[Records taken from a dataset]

# # # # #

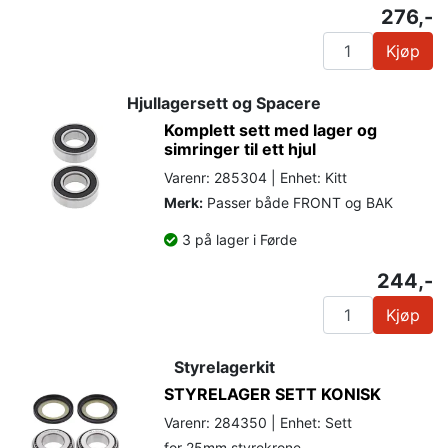
276,-
Kjøp
Hjullagersett og Spacere
Komplett sett med lager og
simringer til ett hjul
Varenr: 285304 | Enhet: Kitt
Merk:
Passer både FRONT og BAK
3 på lager i Førde
244,-
Kjøp
Styrelagerkit
STYRELAGER SETT KONISK
Varenr: 284350 | Enhet: Sett
for 25mm styrekrone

# # # # #

Copy every line of the material above word for word, leaving the pictures out of your answer.

276,-
Kjøp
Hjullagersett og Spacere
Komplett sett med lager og
simringer til ett hjul
Varenr: 285304 | Enhet: Kitt
Merk:
Passer både FRONT og BAK
3 på lager i Førde
244,-
Kjøp
Styrelagerkit
STYRELAGER SETT KONISK
Varenr: 284350 | Enhet: Sett
for 25mm styrekrone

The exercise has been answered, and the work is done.